◆ **Task to carry out**
Which lines below hold the word "middle"? Report each one.

##### Given data #####

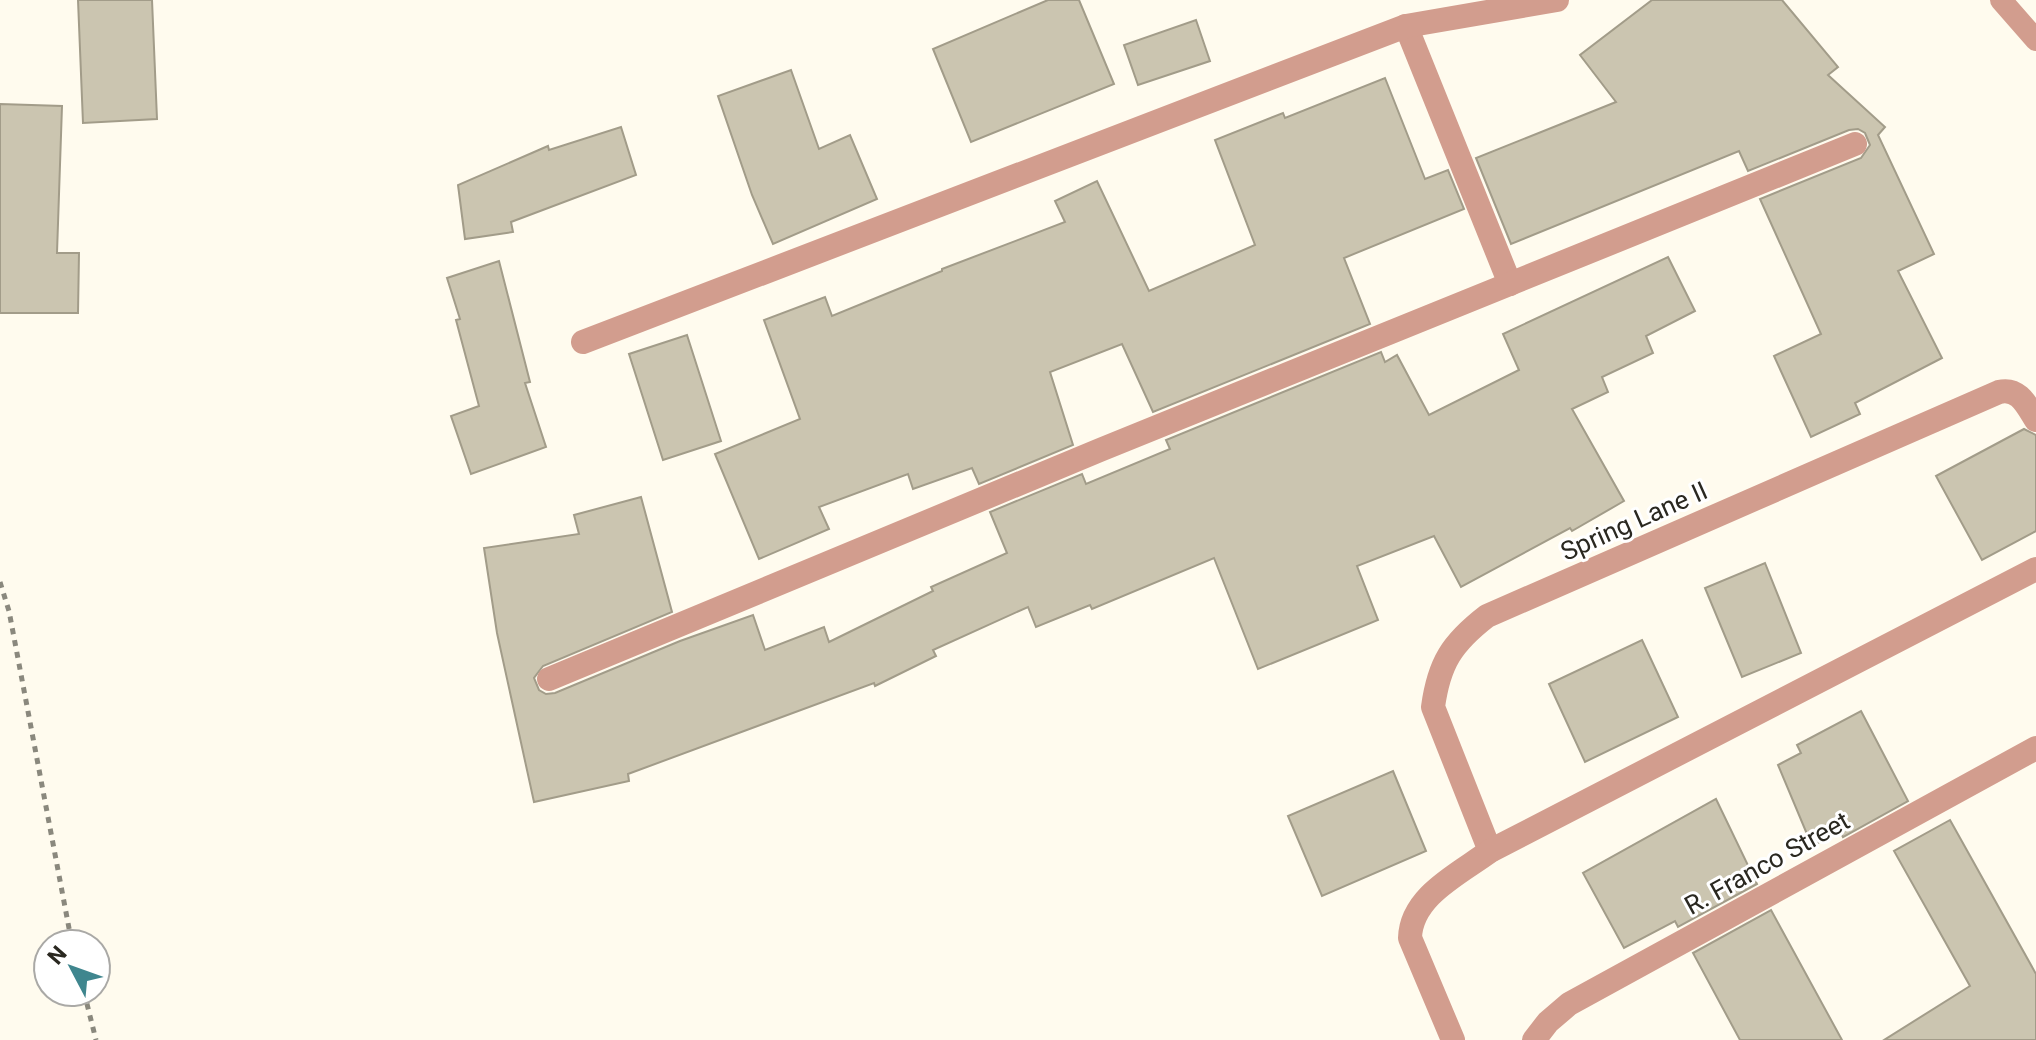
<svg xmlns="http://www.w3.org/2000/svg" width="2036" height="1040" viewBox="0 0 2036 1040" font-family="Roboto,sans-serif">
  <rect width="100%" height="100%" fill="#fffbee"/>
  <g fill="#cbc5b0" stroke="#a29c89" stroke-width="2">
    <path d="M 78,0 L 152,0 L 157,119 L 83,123 Z"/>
    <path d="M 1048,0 L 1079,0 L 1114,84 L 971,142 L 933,49 Z"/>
    <path d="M 1652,0 L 1782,0 L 1838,67 L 1828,75 L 1885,127 L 1878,135 L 1934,254 L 1898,271 L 1942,358 L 1855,403 L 1860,414 L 1811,437 L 1774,356 L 1821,334 L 1760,199 L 1861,158 L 1870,145 L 1865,133 L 1858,129 L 1849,130 L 1748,171 L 1739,151 L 1511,244 L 1476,158 L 1616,102 L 1580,55 Z"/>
    <path d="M 1196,20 L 1210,61 L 1138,85 L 1124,45 Z"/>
    <path d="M 791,70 L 819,149 L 850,135 L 877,199 L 773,244 L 752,195 L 718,96 Z"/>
    <path d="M 1385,78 L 1425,179 L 1448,170 L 1464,209 L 1344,258 L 1370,324 L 1153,412 L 1122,344 L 1050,372 L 1073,445 L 979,484 L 972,468 L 913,489 L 908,474 L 819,507 L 829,529 L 759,559 L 715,454 L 800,419 L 764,320 L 825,297 L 832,316 L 942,271 L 942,269 L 1065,222 L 1055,201 L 1097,181 L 1149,291 L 1255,245 L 1215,140 L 1283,113 L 1285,118 Z"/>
    <path d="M 0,104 L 62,106 L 57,253 L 79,253 L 78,313 L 0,313 Z"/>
    <path d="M 621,127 L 636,175 L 511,222 L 513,232 L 465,239 L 458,185 L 548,146 L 549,150 Z"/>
    <path d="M 1668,257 L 1695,311 L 1646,336 L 1653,353 L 1602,377 L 1608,392 L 1572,409 L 1624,501 L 1572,531 L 1570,528 L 1461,587 L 1434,536 L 1357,566 L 1378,620 L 1258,669 L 1214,558 L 1092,609 L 1090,605 L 1036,627 L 1028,607 L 933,650 L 936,656 L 875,686 L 874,683 L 628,774 L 629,781 L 534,802 L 497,633 L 484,548 L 579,534 L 574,515 L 641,497 L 672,612 L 543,666 L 534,678 L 539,690 L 546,694 L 555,693 L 680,641 L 753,615 L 765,650 L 824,627 L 829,642 L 933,591 L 931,587 L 1007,553 L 990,512 L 1082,474 L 1086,484 L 1170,449 L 1166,440 L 1381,352 L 1385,362 L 1397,355 L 1429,415 L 1519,370 L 1503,334 Z"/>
    <path d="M 499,261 L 530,382 L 525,383 L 546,447 L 471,474 L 451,416 L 479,406 L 456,320 L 460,319 L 447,278 Z"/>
    <path d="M 687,335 L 721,441 L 663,460 L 629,354 Z"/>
    <path d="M 2024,429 L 2036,435 L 2036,531 L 1982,560 L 1936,476 Z"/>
    <path d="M 1765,563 L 1801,653 L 1742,677 L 1705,588 Z"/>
    <path d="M 1642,640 L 1678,717 L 1585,762 L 1549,684 Z"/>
    <path d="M 1861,711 L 1908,801 L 1843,837 L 1840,831 L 1812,846 L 1778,765 L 1801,753 L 1797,745 Z"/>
    <path d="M 1393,771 L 1426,851 L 1322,896 L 1288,816 Z"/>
    <path d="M 1716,799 L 1757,884 L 1678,927 L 1675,921 L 1624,948 L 1583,873 Z"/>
    <path d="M 1950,820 L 2036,974 L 2036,1040 L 1884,1040 L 1970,986 L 1894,851 Z"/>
    <path d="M 1771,910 L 1842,1040 L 1740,1040 L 1693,953 Z"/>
  </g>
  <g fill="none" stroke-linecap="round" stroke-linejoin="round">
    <g stroke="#8a887d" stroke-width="5" stroke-dasharray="6 6" stroke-linecap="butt">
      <path d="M 0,582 L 9,611 L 72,944"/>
      <path d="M 84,992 L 96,1040"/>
    </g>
    <path stroke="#d29d8e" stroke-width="22" d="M 2001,0 L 2036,40"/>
    <g stroke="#d29d8e" stroke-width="24">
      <path d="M 1406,26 L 1510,284"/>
      <path d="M 583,342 L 1406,26 L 1557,0"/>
      <path d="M 549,679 L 1100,450 L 1855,144"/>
      <path d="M 1490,851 L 1433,707 C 1439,663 1452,643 1487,616 L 1999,392 C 2019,387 2027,406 2036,420"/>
      <path d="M 1453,1040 L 1410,938 C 1411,896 1459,874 1490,851 L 2036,569"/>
      <path d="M 1534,1040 L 1548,1022 L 1569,1004 L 2036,748"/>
    </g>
  </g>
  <g text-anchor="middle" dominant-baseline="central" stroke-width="6" stroke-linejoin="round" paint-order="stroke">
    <g font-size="26" fill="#2a2820" stroke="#fff">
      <text transform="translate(1634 521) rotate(-24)">Spring Lane II</text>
      <text transform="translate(1767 863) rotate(-29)">R. Franco Street</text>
    </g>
  </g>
  <g transform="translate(72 968) rotate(311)"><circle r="38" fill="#ffffff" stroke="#aaa9a6" stroke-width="2"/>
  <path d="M0-6L14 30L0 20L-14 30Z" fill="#3f868e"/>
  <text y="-12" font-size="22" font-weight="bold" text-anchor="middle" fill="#2a2820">N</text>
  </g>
</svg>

#####

◆ **Written solution**
  <g text-anchor="middle" dominant-baseline="central" stroke-width="6" stroke-linejoin="round" paint-order="stroke">
  <text y="-12" font-size="22" font-weight="bold" text-anchor="middle" fill="#2a2820">N</text>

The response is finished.